J'aime ces brèves journées d'hiver, et les heures mystérieuses d'obscurité ; le soleil à cette époque se couche dans une splendeur qui surpasse pour moi celle des jours d'été : lorsque les grandes ombres violettes tombent sur toutes choses, j'éprouve je ne sais quelle ardeur triste, avec une crainte confuse de voir arriver la nuit, et un désir qui l'appelle : c'est comme un frisson de mort qui glace mon âme, et lui donne cependant le goût de la vie. Il y a dans la grande maison un moment de paix solennelle, durant lequel la vie des êtres et des choses semble suspendue jusqu'au réveil des lumières. Il m'arrive alors de perdre pendant une seconde la perception de ta présence ; tu disparais dans les ténèbres… Puis je te revois, et je me dis que jusqu'au jour rien ne nous troublera, que nul ne viendra, et que toutes les heures sont à moi, à moi seule. Cette sécurité double ma joie, je me sens défendue par la nuit…

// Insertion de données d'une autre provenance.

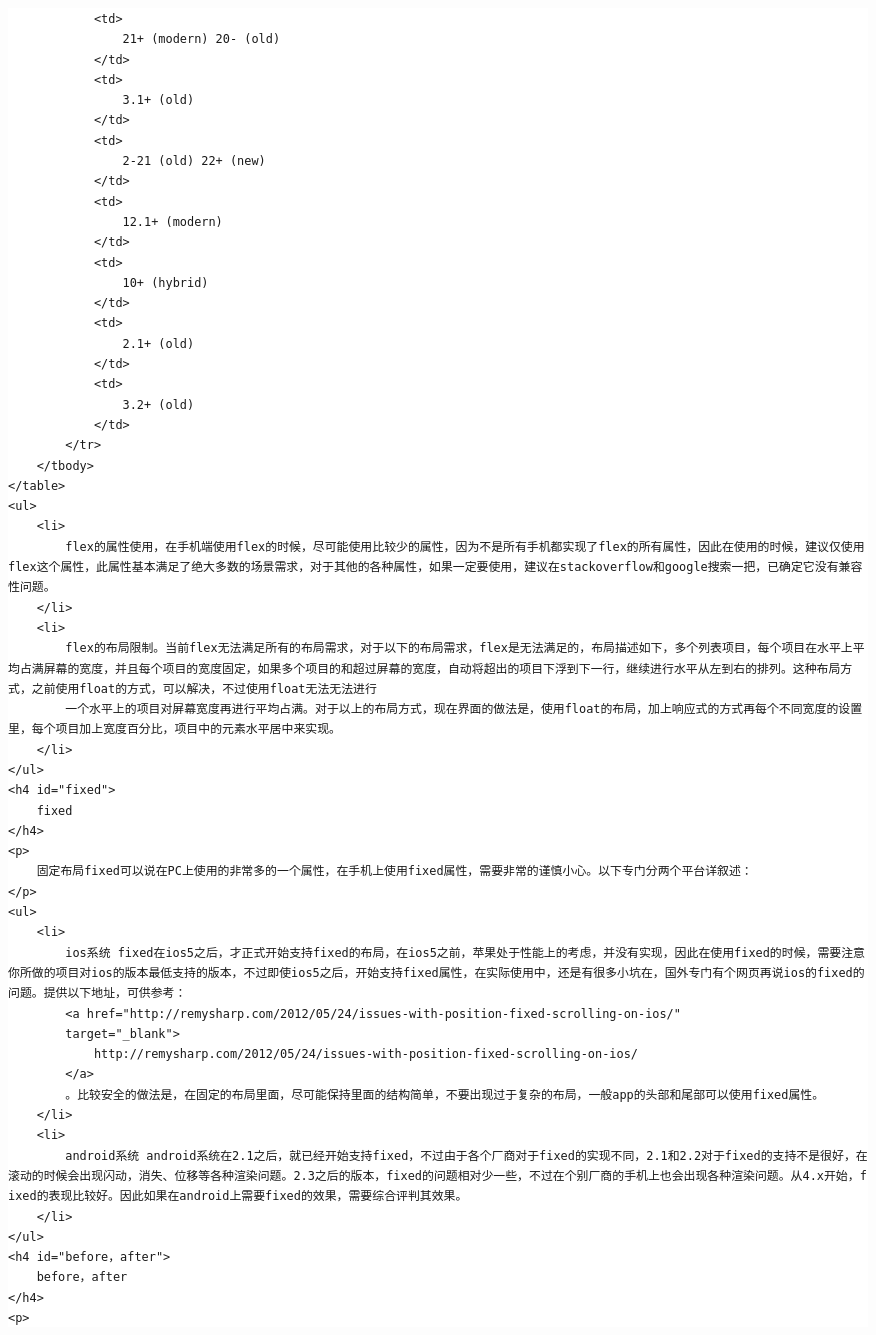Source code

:                 <td>
                    21+ (modern) 20- (old)
                </td>
                <td>
                    3.1+ (old)
                </td>
                <td>
                    2-21 (old) 22+ (new)
                </td>
                <td>
                    12.1+ (modern)
                </td>
                <td>
                    10+ (hybrid)
                </td>
                <td>
                    2.1+ (old)
                </td>
                <td>
                    3.2+ (old)
                </td>
            </tr>
        </tbody>
    </table>
    <ul>
        <li>
            flex的属性使用，在手机端使用flex的时候，尽可能使用比较少的属性，因为不是所有手机都实现了flex的所有属性，因此在使用的时候，建议仅使用flex这个属性，此属性基本满足了绝大多数的场景需求，对于其他的各种属性，如果一定要使用，建议在stackoverflow和google搜索一把，已确定它没有兼容性问题。
        </li>
        <li>
            flex的布局限制。当前flex无法满足所有的布局需求，对于以下的布局需求，flex是无法满足的，布局描述如下，多个列表项目，每个项目在水平上平均占满屏幕的宽度，并且每个项目的宽度固定，如果多个项目的和超过屏幕的宽度，自动将超出的项目下浮到下一行，继续进行水平从左到右的排列。这种布局方式，之前使用float的方式，可以解决，不过使用float无法无法进行
            一个水平上的项目对屏幕宽度再进行平均占满。对于以上的布局方式，现在界面的做法是，使用float的布局，加上响应式的方式再每个不同宽度的设置里，每个项目加上宽度百分比，项目中的元素水平居中来实现。
        </li>
    </ul>
    <h4 id="fixed">
        fixed
    </h4>
    <p>
        固定布局fixed可以说在PC上使用的非常多的一个属性，在手机上使用fixed属性，需要非常的谨慎小心。以下专门分两个平台详叙述：
    </p>
    <ul>
        <li>
            ios系统 fixed在ios5之后，才正式开始支持fixed的布局，在ios5之前，苹果处于性能上的考虑，并没有实现，因此在使用fixed的时候，需要注意你所做的项目对ios的版本最低支持的版本，不过即使ios5之后，开始支持fixed属性，在实际使用中，还是有很多小坑在，国外专门有个网页再说ios的fixed的问题。提供以下地址，可供参考：
            <a href="http://remysharp.com/2012/05/24/issues-with-position-fixed-scrolling-on-ios/"
            target="_blank">
                http://remysharp.com/2012/05/24/issues-with-position-fixed-scrolling-on-ios/
            </a>
            。比较安全的做法是，在固定的布局里面，尽可能保持里面的结构简单，不要出现过于复杂的布局，一般app的头部和尾部可以使用fixed属性。
        </li>
        <li>
            android系统 android系统在2.1之后，就已经开始支持fixed，不过由于各个厂商对于fixed的实现不同，2.1和2.2对于fixed的支持不是很好，在滚动的时候会出现闪动，消失、位移等各种渲染问题。2.3之后的版本，fixed的问题相对少一些，不过在个别厂商的手机上也会出现各种渲染问题。从4.x开始，fixed的表现比较好。因此如果在android上需要fixed的效果，需要综合评判其效果。
        </li>
    </ul>
    <h4 id="before，after">
        before，after
    </h4>
    <p>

Ces heures d'isolement parfait, oh! que je les aime! Je ne m'en lasserai jamais… Mais toi? Quand je t'ai vu, l'autre soir, marcher de long en large, le visage sérieux, ce mouvement, dont tu as éprouvé le besoin, m'a fait peur. Moi, lorsque tu es à mon côté, je ne ressens jamais le désir de bouger, et nous avons passé souvent de longues soirées dans une immobilité délicieuse ; la paresse est une des jouissances de l'amour. Pourquoi s'agiter, pourquoi se charger d'inutiles tâches? Ces efforts sont bons pour ceux qui souffrent, pour ceux qui n'aiment point.